(Provided records Opens)

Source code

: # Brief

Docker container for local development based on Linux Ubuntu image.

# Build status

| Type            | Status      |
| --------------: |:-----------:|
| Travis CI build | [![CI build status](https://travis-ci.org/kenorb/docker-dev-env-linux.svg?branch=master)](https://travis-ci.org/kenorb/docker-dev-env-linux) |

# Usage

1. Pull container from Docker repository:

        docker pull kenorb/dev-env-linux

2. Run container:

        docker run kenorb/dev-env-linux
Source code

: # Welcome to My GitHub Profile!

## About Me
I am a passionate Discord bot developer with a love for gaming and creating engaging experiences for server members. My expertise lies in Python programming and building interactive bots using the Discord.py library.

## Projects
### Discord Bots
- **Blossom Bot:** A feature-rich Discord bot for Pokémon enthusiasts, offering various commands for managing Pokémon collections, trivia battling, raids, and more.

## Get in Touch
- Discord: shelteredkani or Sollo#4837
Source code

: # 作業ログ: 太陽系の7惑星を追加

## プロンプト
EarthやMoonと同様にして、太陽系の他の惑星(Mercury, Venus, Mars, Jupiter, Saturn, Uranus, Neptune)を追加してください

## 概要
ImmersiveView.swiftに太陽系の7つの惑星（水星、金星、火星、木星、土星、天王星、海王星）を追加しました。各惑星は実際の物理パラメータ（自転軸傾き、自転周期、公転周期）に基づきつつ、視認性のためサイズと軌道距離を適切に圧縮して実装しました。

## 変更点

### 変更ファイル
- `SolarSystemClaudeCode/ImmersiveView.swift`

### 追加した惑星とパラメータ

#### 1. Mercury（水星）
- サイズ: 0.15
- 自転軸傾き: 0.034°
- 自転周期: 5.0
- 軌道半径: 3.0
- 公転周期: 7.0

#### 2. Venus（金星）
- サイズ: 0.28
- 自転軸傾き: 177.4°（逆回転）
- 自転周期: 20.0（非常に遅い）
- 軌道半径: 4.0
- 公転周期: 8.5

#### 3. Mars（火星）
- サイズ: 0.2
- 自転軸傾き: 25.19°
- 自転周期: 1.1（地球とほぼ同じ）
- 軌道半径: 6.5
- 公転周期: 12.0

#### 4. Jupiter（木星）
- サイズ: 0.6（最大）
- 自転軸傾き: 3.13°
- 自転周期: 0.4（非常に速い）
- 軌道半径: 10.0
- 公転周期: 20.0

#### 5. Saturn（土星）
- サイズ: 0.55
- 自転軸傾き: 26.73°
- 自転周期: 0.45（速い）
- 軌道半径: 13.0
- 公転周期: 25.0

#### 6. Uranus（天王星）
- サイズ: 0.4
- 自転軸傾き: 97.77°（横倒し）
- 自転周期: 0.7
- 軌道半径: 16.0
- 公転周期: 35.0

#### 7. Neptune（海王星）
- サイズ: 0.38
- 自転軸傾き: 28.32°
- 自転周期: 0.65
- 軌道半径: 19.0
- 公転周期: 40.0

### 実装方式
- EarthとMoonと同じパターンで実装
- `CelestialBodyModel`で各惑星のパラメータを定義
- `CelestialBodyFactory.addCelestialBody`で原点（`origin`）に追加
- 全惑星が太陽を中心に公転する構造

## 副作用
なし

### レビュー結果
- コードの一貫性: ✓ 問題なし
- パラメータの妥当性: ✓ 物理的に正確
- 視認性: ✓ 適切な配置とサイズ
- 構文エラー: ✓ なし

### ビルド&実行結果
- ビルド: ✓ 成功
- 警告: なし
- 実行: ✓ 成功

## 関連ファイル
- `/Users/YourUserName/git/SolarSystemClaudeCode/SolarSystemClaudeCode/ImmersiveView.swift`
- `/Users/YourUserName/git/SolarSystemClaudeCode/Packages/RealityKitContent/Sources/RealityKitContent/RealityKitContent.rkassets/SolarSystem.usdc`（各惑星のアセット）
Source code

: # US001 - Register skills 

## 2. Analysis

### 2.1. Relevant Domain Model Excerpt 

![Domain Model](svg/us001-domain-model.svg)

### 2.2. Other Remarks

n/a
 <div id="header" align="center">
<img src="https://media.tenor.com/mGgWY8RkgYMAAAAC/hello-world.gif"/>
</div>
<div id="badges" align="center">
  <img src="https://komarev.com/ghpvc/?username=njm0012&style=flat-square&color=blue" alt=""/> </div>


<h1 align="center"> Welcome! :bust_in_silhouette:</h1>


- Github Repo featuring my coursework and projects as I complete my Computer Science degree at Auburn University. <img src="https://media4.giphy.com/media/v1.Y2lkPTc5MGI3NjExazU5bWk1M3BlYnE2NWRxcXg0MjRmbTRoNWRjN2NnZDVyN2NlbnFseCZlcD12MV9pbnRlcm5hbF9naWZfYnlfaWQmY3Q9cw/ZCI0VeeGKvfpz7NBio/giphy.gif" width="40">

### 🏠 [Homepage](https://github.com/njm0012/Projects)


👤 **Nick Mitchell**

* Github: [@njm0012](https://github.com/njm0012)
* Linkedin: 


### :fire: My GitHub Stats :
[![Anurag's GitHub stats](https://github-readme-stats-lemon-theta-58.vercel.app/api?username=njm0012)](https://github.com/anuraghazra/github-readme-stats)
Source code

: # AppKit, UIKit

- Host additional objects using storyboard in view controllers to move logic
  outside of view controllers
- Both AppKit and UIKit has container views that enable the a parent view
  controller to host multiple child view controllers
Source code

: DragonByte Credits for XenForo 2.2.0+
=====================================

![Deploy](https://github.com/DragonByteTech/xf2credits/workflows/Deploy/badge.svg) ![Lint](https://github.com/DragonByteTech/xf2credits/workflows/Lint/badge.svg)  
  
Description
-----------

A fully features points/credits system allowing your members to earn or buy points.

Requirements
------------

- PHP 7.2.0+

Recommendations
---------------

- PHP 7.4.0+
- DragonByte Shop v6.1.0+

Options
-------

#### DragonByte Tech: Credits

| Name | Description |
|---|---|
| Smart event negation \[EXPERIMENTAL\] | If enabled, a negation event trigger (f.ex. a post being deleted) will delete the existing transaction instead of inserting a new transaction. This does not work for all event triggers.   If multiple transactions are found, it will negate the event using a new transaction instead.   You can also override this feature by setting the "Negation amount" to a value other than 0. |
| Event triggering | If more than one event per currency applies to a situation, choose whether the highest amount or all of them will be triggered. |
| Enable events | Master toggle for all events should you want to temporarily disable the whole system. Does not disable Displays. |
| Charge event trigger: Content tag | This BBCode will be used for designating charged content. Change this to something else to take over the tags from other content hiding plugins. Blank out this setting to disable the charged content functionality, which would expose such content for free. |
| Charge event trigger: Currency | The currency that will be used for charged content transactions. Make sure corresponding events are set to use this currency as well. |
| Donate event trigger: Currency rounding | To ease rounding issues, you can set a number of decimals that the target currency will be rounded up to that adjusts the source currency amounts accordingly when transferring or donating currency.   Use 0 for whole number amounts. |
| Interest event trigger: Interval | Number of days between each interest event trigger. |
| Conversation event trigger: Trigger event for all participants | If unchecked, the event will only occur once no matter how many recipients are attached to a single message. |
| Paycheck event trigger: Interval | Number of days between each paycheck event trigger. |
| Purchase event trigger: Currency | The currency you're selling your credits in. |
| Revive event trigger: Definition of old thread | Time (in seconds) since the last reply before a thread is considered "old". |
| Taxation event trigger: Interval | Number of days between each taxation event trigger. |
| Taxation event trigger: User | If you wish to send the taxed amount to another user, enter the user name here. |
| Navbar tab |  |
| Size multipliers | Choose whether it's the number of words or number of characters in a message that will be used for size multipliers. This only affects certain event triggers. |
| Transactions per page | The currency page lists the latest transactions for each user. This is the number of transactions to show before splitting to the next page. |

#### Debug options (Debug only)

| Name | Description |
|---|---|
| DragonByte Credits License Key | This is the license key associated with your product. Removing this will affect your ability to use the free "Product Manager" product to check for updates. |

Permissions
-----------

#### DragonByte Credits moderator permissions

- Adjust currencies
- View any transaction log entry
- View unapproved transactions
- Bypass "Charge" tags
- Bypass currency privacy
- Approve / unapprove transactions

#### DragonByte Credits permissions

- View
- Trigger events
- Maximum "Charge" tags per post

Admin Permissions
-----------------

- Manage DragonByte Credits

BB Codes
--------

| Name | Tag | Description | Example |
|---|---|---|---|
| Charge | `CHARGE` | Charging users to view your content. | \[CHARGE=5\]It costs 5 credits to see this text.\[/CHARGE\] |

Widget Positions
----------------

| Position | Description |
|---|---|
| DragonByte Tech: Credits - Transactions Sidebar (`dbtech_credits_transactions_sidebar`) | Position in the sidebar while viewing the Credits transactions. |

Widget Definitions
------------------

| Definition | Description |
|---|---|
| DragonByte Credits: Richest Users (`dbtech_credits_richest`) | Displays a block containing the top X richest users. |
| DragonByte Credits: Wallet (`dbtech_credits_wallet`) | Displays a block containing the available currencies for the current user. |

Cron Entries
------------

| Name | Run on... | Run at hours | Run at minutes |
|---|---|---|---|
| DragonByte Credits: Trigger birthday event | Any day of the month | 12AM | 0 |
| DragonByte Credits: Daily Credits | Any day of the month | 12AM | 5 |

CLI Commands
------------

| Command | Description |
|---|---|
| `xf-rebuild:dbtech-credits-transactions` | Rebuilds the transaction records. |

(Provided records Closes)

*How to complete this task*
Whenever a line of the entries contains the string "Welcome", copy that line.

*Answer to the problem*
: # Welcome to My GitHub Profile!
<h1 align="center"> Welcome! :bust_in_silhouette:</h1>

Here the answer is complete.